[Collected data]
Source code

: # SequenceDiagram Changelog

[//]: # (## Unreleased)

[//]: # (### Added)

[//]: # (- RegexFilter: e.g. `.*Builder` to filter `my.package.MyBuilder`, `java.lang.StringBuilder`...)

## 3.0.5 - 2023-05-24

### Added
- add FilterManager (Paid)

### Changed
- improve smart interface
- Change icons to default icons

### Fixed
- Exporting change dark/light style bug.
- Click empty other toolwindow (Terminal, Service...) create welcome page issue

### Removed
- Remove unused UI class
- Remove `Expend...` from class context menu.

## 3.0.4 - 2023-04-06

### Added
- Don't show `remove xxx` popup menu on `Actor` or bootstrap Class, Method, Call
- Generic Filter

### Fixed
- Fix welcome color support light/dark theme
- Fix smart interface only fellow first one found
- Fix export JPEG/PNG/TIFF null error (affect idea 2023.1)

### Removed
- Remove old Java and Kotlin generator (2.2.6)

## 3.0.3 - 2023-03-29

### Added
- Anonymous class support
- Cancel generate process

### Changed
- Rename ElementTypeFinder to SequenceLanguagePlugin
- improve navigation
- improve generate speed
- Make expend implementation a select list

● WHAT TO DO:
Considering only the data above, return the lines in which "generate" occurs.

● THE ANSWER:
- Cancel generate process
- improve generate speed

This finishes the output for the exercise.